The Imaging Research Group in Tektronix Labs, headed up by George Fabel, had developed the liquid crystal color shutter. This shutter was first used to provide frame sequential color on Tektronix monochrome displays but work had progressed on also using it for stereo displays (Tektronix first foray into stereo display was on the Transmission Electron Microscope in 1968). George was looking for a clear market winner for stereo and settled on chemical modeling. They bootlegged a chemistry workstation project to learn more about this market and opportunity.

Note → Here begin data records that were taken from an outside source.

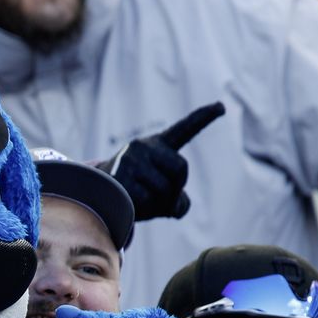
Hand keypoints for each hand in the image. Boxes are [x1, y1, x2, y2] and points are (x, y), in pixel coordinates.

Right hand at [99, 102, 224, 220]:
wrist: (95, 195)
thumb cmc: (136, 192)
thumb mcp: (161, 194)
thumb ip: (179, 201)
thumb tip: (178, 207)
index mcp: (159, 145)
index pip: (184, 129)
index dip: (204, 117)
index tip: (221, 107)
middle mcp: (144, 146)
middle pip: (180, 168)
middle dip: (176, 188)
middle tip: (164, 199)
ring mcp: (130, 159)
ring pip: (163, 188)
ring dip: (159, 204)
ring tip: (142, 203)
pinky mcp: (120, 175)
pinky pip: (146, 199)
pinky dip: (145, 210)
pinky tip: (132, 206)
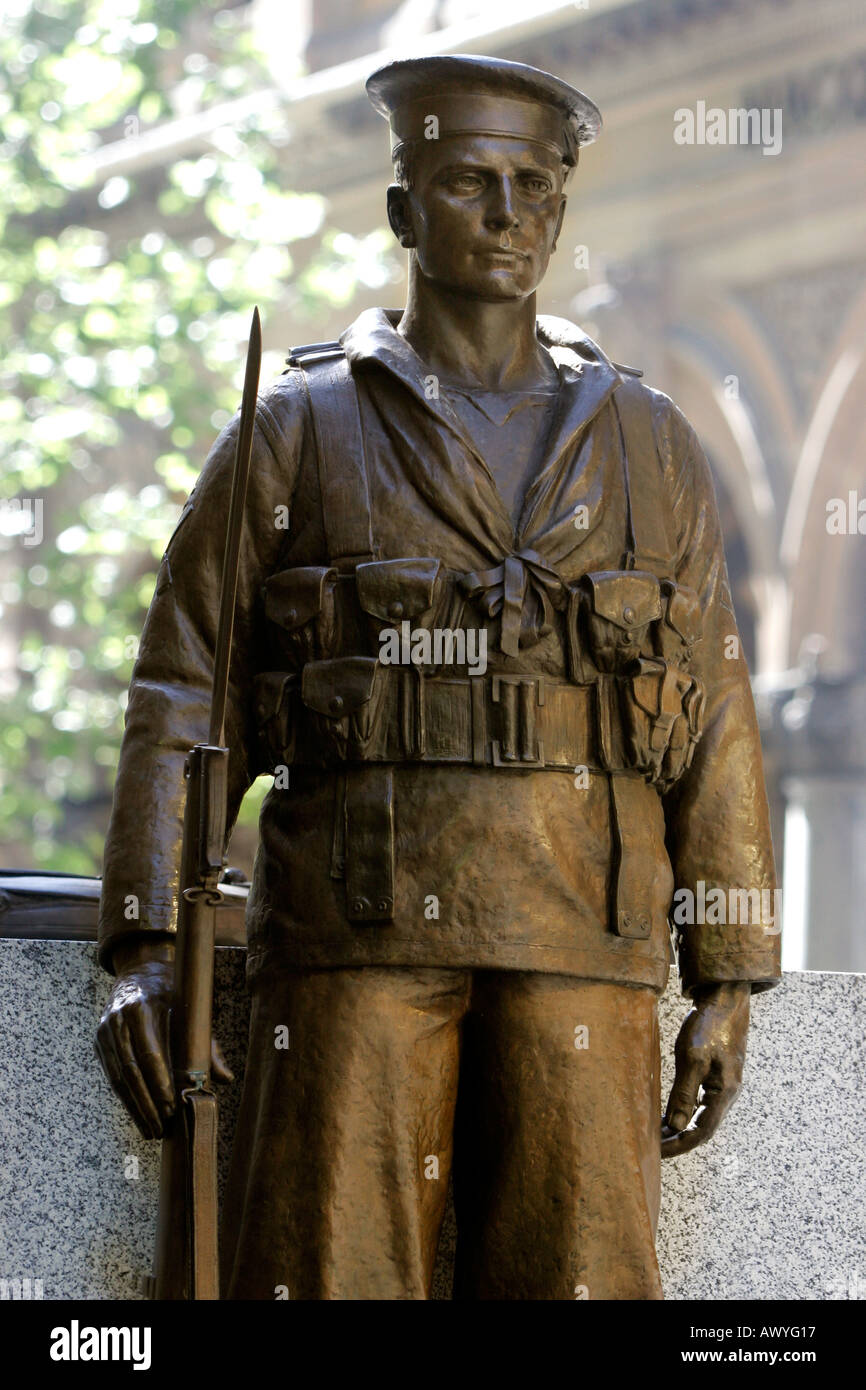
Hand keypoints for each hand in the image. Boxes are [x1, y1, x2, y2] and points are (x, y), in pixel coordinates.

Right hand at [95, 936, 232, 1139]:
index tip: (172, 1107)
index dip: (159, 1083)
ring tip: (150, 1130)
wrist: (140, 968)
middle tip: (161, 1128)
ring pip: (117, 1077)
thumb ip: (208, 1044)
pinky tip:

Looking for new areas of growth, this effort was spun out of Tek Labs in 1988 and became the CAChe Group headed up by George Fabel. In 1989 they introduced the CAChe WorkSystem using a Macintosh computer with a fast coprocessor card and the liquid crystal color shutter (the CAChe Group occupied the space in Building 13 just to the west of the vintageTEK Museum). By 1991 this group was spun out of Tektronix and became a wholly-owned subsidiary named CAChe Scientific Inc. In 1995 CAChe Scientific Inc. was sold to Oxford Molecular Group PLC.
The museum has a working CAChe WorkSystem on display and the 3D glasses to view the image. Without the glasses, you can see the dual image in this photo.